Guidelines for people who join or create a project team, especially one involving coding.
The entire Red Hen dataset of nearly 500,000 video and text files from television news recordings is available inside the Case HPC cluster, mounted on /mnt/rds/redhen/gallina/tv.
Files are organized by date -- that is to say, by year, month, and day. Each individual recording of a television news program will have a series of files with the same name and different extensions, for instance:
drwxr-xr-x 2 tna tna 57344 May 22 06:49 2018-05-22_0600_US_KMEX_Noticias_34_Edición_Nocturna.img
-rw-r--r-- 1 tna tna 380158 May 22 06:49 2018-05-22_0600_US_KMEX_Noticias_34_Edición_Nocturna.jpg
-rw-r--r-- 1 tna tna 124433419 May 22 06:43 2018-05-22_0600_US_KMEX_Noticias_34_Edición_Nocturna.mp4
-rw-r--r-- 1 tna tna 13980 May 22 07:01 2018-05-22_0600_US_KMEX_Noticias_34_Edición_Nocturna.ocr
-rw-r--r-- 1 tna tna 47207 May 22 06:30 2018-05-22_0600_US_KMEX_Noticias_34_Edición_Nocturna.txt
For a detailed description of the data, see Red Hen data format.
To navigate in the Gallina tree, add this function to your ~/.bashrc file:
# Move to the main tv storage directory N days ago and list the contents
function day () {
if [ -z "$1" ] ; then DAY=0 ; else DAY=${1:0:10} ; fi
if [ "$( echo "$1" | egrep '^[0-9]+$' )" ] ; then DAY="$1"
elif [ "${#1}" -eq "7" ] ; then cd /mnt/rds/redhen/gallina/tv/${1%-*}/$1 ; DAY=""
elif [ "$1" = "here" ] ; then DAY="$( pwd )" DAY=${DAY##*/} DAY="$[$[$(date +%s)-$(date -d "$DAY" +%s)]/86400]"
elif [ "$1" = "+" ] ; then DAY=`pwd` ; DAY=${DAY##*/}
DAY="$[$[$(date +%s)-$(date -ud "$DAY" +%s)]/86400]" ; DAY=$[DAY-$2]
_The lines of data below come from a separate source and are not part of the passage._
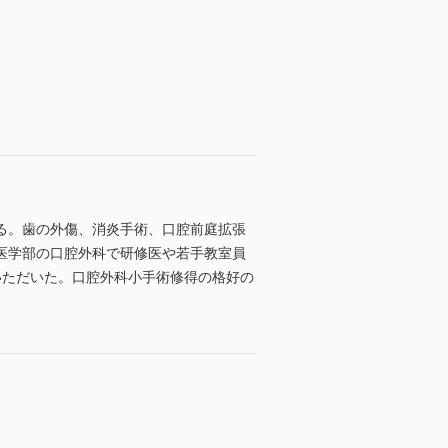
る。歯の外傷、消炎手術、口腔前庭拡張
医学部の口腔外科で研修医や若手教室員
いただいた。口腔外科小手術修得の格好の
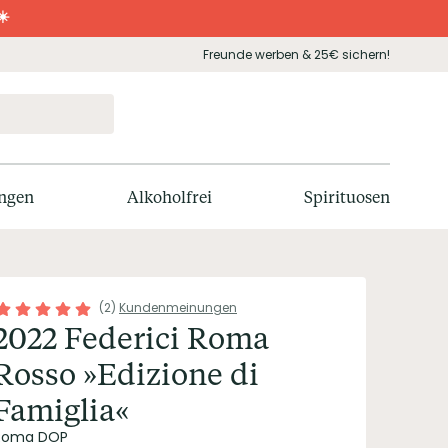
☀️
Freunde werben & 25€ sichern!
ngen
Alkoholfrei
Spirituosen
(
2
)
Kundenmeinungen
2022 Federici Roma
Rosso »Edizione di
Famiglia«
Roma DOP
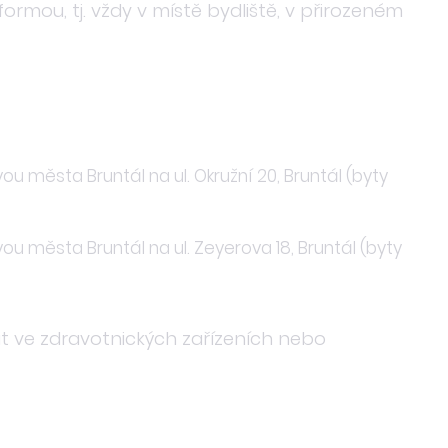
rmou, tj. vždy v místě bydliště, v přirozeném
města Bruntál na ul. Okružní 20, Bruntál (byty
 města Bruntál na ul. Zeyerova 18, Bruntál (byty
 ve zdravotnických zařízeních nebo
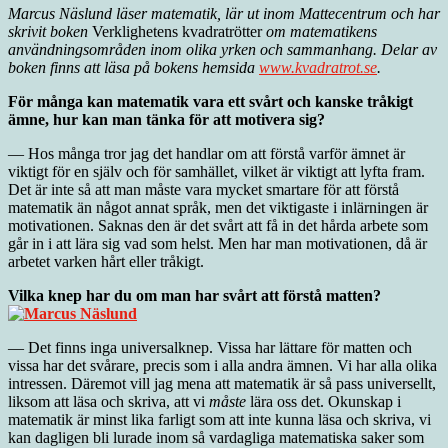
Marcus Näslund läser matematik, lär ut inom Mattecentrum och har
skrivit boken
Verklighetens kvadratrötter
om matematikens
användningsområden inom olika yrken och sammanhang. Delar av
boken finns att läsa på bokens hemsida
www.kvadratrot.se
.
För många kan matematik vara ett svårt och kanske tråkigt
ämne, hur kan man tänka för att motivera sig?
— Hos många tror jag det handlar om att förstå varför ämnet är
viktigt för en själv och för samhället, vilket är viktigt att lyfta fram.
Det är inte så att man måste vara mycket smartare för att förstå
matematik än något annat språk, men det viktigaste i inlärningen är
motivationen. Saknas den är det svårt att få in det hårda arbete som
går in i att lära sig vad som helst. Men har man motivationen, då är
arbetet varken hårt eller tråkigt.
Vilka knep har du om man har svårt att förstå matten?
— Det finns inga universalknep. Vissa har lättare för matten och
vissa har det svårare, precis som i alla andra ämnen. Vi har alla olika
intressen. Däremot vill jag mena att matematik är så pass universellt,
liksom att läsa och skriva, att vi
måste
lära oss det. Okunskap i
matematik är minst lika farligt som att inte kunna läsa och skriva, vi
kan dagligen bli lurade inom så vardagliga matematiska saker som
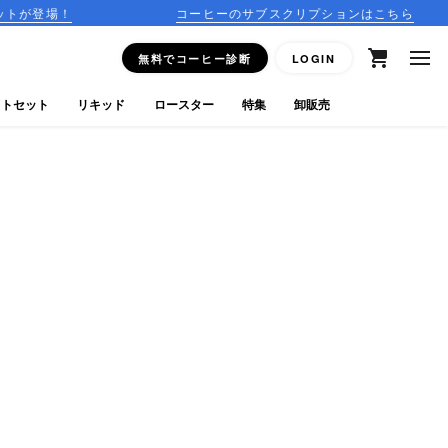
コーヒーのサブスクリプションはこちら
1
無料でコーヒー診断
LOGIN
フトセット
リキッド
ロースター
特集
卸販売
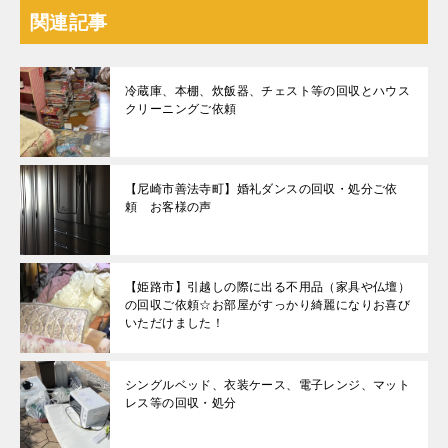
関連記事
冷蔵庫、本棚、炊飯器、チェスト等の回収とハウス
クリーニングご依頼
【尼崎市善法寺町】婚礼ダンスの回収・処分ご依
頼 お客様の声
【姫路市】引越しの際に出る不用品（家具や仏壇）
の回収ご依頼☆お部屋がすっかり綺麗になりお喜び
いただけました！
シングルベッド、衣装ケース、電子レンジ、マット
レス等の回収・処分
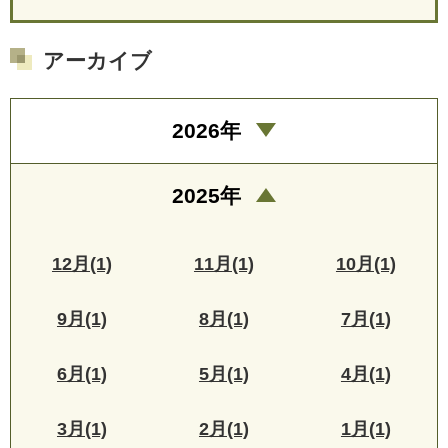
アーカイブ
2026年
2025年
12月(1)
11月(1)
10月(1)
9月(1)
8月(1)
7月(1)
6月(1)
5月(1)
4月(1)
3月(1)
2月(1)
1月(1)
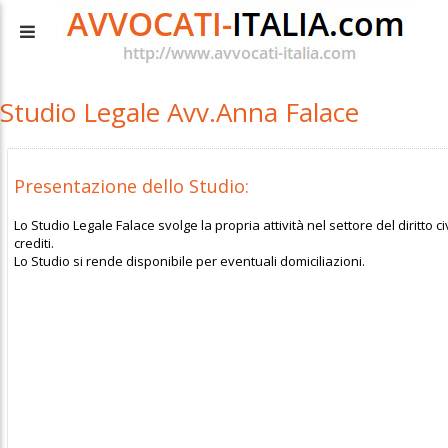
Studio Legale Avv.Anna Falace
Presentazione dello Studio:
Lo Studio Legale Falace svolge la propria attività nel settore del diritto c
crediti.
Lo Studio si rende disponibile per eventuali domiciliazioni.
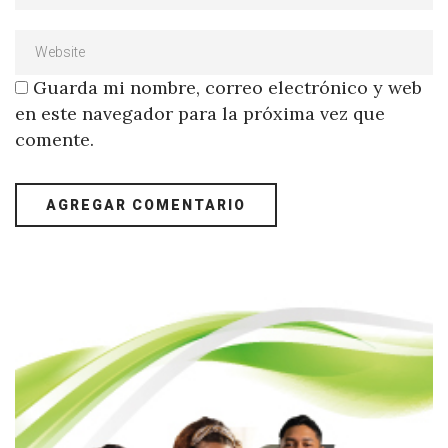
Guarda mi nombre, correo electrónico y web
en este navegador para la próxima vez que
comente.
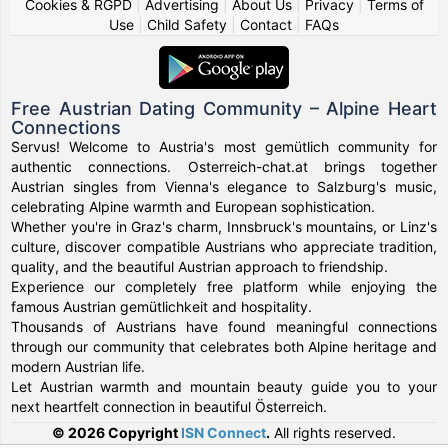
Cookies & RGPD
|
Advertising
|
About Us
|
Privacy
|
Terms of
Use
|
Child Safety
|
Contact
|
FAQs
Free Austrian Dating Community – Alpine Heart
Connections
Servus! Welcome to Austria's most gemütlich community for
authentic connections. Osterreich-chat.at brings together
Austrian singles from Vienna's elegance to Salzburg's music,
celebrating Alpine warmth and European sophistication.
Whether you're in Graz's charm, Innsbruck's mountains, or Linz's
culture, discover compatible Austrians who appreciate tradition,
quality, and the beautiful Austrian approach to friendship.
Experience our completely free platform while enjoying the
famous Austrian gemütlichkeit and hospitality.
Thousands of Austrians have found meaningful connections
through our community that celebrates both Alpine heritage and
modern Austrian life.
Let Austrian warmth and mountain beauty guide you to your
next heartfelt connection in beautiful Österreich.
© 2026 Copyright
ISN Connect
.
All rights reserved.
elif [ "$1" = "-" ] ; then DAY=`pwd` ; DAY=${DAY##*/}
DAY="$[$[$(date +%s)-$(date -ud "$DAY" +%s)]/86400]" ; DAY=$[DAY+$2]
elif [ "${#DAY}" -eq "10" ] ; then DAY="$[$[$(date +%s)-$(date -ud "$DAY" +%s)]/86400]"
else echo "$1?"
fi #; echo "DAY is $DAY ; 1 is $1 ; 2 is $2"
if [ -n "$DAY" ] ; then DIR="/mnt/rds/redhen/gallina/tv/$(date -ud "-$DAY day" +%Y)/$(date -ud "-$DAY day" +%Y-%m)/$(date -ud "-$DAY day" +%F)"
if [ -d $DIR ] ; then cd $DIR ; else echo "No $DIR" ; fi
fi
}
Save the file and issue "source ~/.bashrc" to activate. To go to a particular day, issue "day" with the date or the number of days ago:
day 2018-02-04
day 4
To navigate between dates, use
day + 5
day - 30
You can also use this in a loop, for instance:
module load ffmpeg
for DAY in {08..31} ; do day 2018-01-$DAY ; for FIL in *_CN_*.txt ; do echo $FIL ; grep 'DUR|' $FIL ; ffprobe ${FIL%.*}.mp4 ; done ; done
We have limited storage capacity in your home directory, but ample space on gallina, which is to say, /mnt/rds/redhen/allina. Please create a directory on gallina where you can store your output and possibly your code and symlink to it from your home directory.